Wireshark-dev: Re: [Wireshark-dev] [tcpdump-workers] mmap consumes more CPU
From: Guy Harris <guy@xxxxxxxxxxxx>
Date: Mon, 26 Nov 2012 14:24:13 -0800
On Nov 26, 2012, at 12:58 PM, abhinav narain <abhinavnarain10@xxxxxxxxx> wrote:

> @Guy,
> Basically, I was adding my own header (instead of radiotap) in kernel and
> processing it in userland with my own code. Basically I wrote my own pcap
> for that.

For your own radio header, what you'd need would be:

	your own ARPHRD_ value (which you'd need the Linux kernel developers to assign - *DO NOT* just pick one and use it yourself unless the Linux kernel has a "private use" range of ARPHRD_ values, in which case use one of those but don't expect the official libpcap, tcpdump, or Wireshark releases to support it);

	your own LINKTYPE_/DLT_ value to which to map that ARPHRD_ value (which you'd need the libpcap/tcpdump developers to assign, unless you choose to use one of the "private use" values DLT_USER0 through DLT_USER15, in which case don't expect the official libpcap, tcpdump, or Wireshark releases to use that value);

	a version of libpcap with a pcap-linux.c that maps from your ARPHRD_ value to your DLT_ value.

> Since, I did not get the performance, Now I have added extra fields in
> radiotap.

Note that, unless those extra fields are listed in

	http://www.radiotap.org

the official tcpdump and Wireshark releases will not ever support them, and, if some other extra fields get officially assigned the same "presence bit" values, tcpdump and Wireshark will interpret those values as corresponding to the official field assignment, not corresponding to your field assignment.  If you plan to add extra fields to radiotap, you should follow the official procedure for standardizing them, as indicated on that page.

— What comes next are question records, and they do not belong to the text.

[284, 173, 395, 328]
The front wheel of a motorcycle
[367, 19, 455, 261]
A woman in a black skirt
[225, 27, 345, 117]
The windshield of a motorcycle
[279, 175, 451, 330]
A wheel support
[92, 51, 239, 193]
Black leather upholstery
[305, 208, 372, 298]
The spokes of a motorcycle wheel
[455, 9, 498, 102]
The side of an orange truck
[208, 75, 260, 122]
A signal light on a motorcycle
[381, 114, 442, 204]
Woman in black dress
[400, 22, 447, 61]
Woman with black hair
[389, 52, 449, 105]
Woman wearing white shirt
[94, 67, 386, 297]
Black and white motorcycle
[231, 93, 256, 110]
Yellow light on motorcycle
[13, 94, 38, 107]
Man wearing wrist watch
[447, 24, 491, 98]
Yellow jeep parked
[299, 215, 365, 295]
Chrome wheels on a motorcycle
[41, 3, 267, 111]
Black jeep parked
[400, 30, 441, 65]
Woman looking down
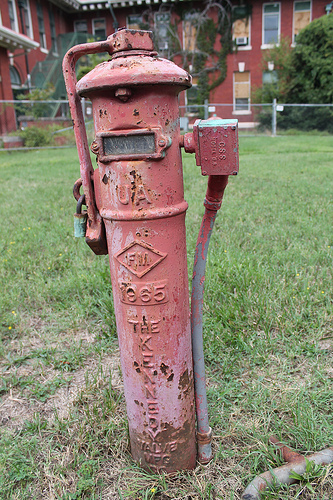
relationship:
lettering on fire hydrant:
[111, 182, 178, 471] [60, 25, 240, 472]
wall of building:
[280, 0, 292, 46] [1, 0, 331, 146]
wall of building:
[171, 0, 333, 121] [1, 0, 331, 146]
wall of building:
[30, 0, 40, 40] [1, 0, 331, 146]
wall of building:
[107, 9, 126, 35] [1, 0, 331, 146]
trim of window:
[259, 1, 280, 49] [251, 7, 292, 66]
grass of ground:
[2, 137, 332, 499] [2, 135, 332, 498]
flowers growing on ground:
[7, 196, 65, 326] [271, 190, 304, 224]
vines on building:
[205, 65, 227, 91] [2, 3, 326, 98]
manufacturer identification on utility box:
[123, 314, 183, 471] [59, 23, 242, 475]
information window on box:
[102, 131, 155, 158] [94, 128, 160, 161]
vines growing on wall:
[182, 41, 236, 99] [166, 32, 312, 130]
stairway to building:
[16, 30, 92, 117] [3, 1, 326, 112]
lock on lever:
[56, 185, 94, 239] [53, 35, 107, 215]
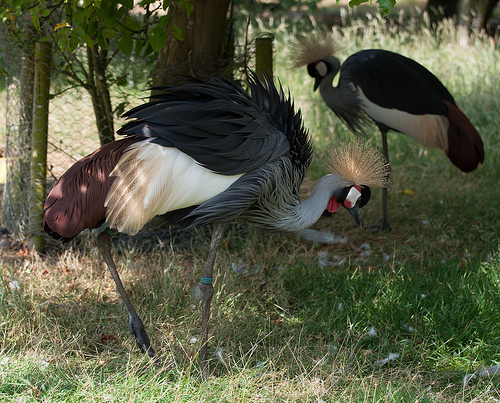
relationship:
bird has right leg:
[41, 59, 394, 376] [192, 208, 225, 382]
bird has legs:
[294, 32, 489, 235] [369, 124, 406, 233]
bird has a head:
[41, 59, 394, 376] [319, 136, 393, 232]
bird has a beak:
[41, 59, 394, 376] [348, 203, 365, 233]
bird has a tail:
[41, 59, 394, 376] [40, 131, 153, 241]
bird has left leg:
[41, 59, 394, 376] [90, 214, 165, 367]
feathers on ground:
[176, 199, 497, 396] [0, 121, 498, 402]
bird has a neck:
[41, 59, 394, 376] [268, 164, 337, 229]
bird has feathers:
[41, 59, 394, 376] [33, 59, 393, 247]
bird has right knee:
[41, 59, 394, 376] [194, 276, 215, 300]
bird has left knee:
[41, 59, 394, 376] [89, 231, 117, 253]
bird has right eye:
[41, 59, 394, 376] [356, 197, 367, 211]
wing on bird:
[339, 46, 454, 152] [294, 32, 489, 235]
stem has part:
[28, 40, 57, 253] [30, 33, 58, 93]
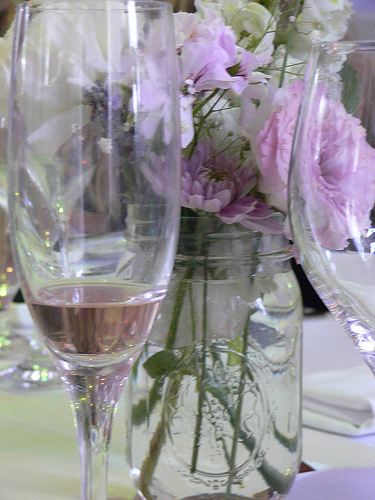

> But I still see high CPU usage.

So you're getting high CPU usage with regular libpcap?  Are you getting higher CPU usage if libpcap is using the memory-mapped mechanism than if libpcap is built from the same source, but with the memory-mapped mechanism artificially compiled out, and therefore is *not* using the memory-mapped mechanism?

Have you built profiled versions of libpcap, and a profiled version of whatever program you're using, and gotten the result of profiling, to see where the CPU time is being spent?

> Its interesting that you point out there are more errors during mmap calls.

No, I don't.

What I point out is that *if* recv() is being called a lot *in the standard libpcap mmap-on-Linux code*, *then* you are getting a lot of errors; I am *not* saying that you would be getting *more* errors from that code than from anything else, such as the non-mmap code.  For the non-mmap-on-Linux code, the recvfrom() call will return both packets and error indications, so you wouldn't be making more system calls if you have more errors; for the mmap-on-Linux code, the only system calls made in the non-error case are the select() calls that wait for a new packet to arrive.

> Is this anything to do with allignment of frames ?

No.  The errors come from the Linux kernel, which just processes raw skbuffs, and, in that code path, doesn't know what's part of the radiotap header and what isn't.

*IF* you are getting errors from recv() calls in the memory-mapped code path, then you need to find out *what those errors are* - i.e., what errno value is being returned - to have any chance of being able to figure out why the errors are occurring.

> @Dave : I am running this code on a Netgear router running OpenWrt, so I am
> not sure if there is profiler that can help me out.

The "profiler" is a combination of:

	1) the kernel and libc support for profiling;

	2) the support for the "-pg" flag in the compiler and linker you're using;

	3) the tools to process the files written out by a profiled program after it executes (e.g., the gprof command).

The only part that needs to be present on the machine running the profiled program is 1); if you're doing cross-compiling, 2) needs to be present in the cross-development tools on the machine on which you're cross-compiling, and 3) needs to be present on some machine in a form that can handle the files in the format in which they're written on the machine running the profiled program, e.g., that can handle the endianness of the files as written on the machine running the profiled program.  According to

	http://www.sourceware.org/binutils/docs-2.10/gprof_9.html#SEC26

the files in question identify the byte order of the file and gprof automatically handles that.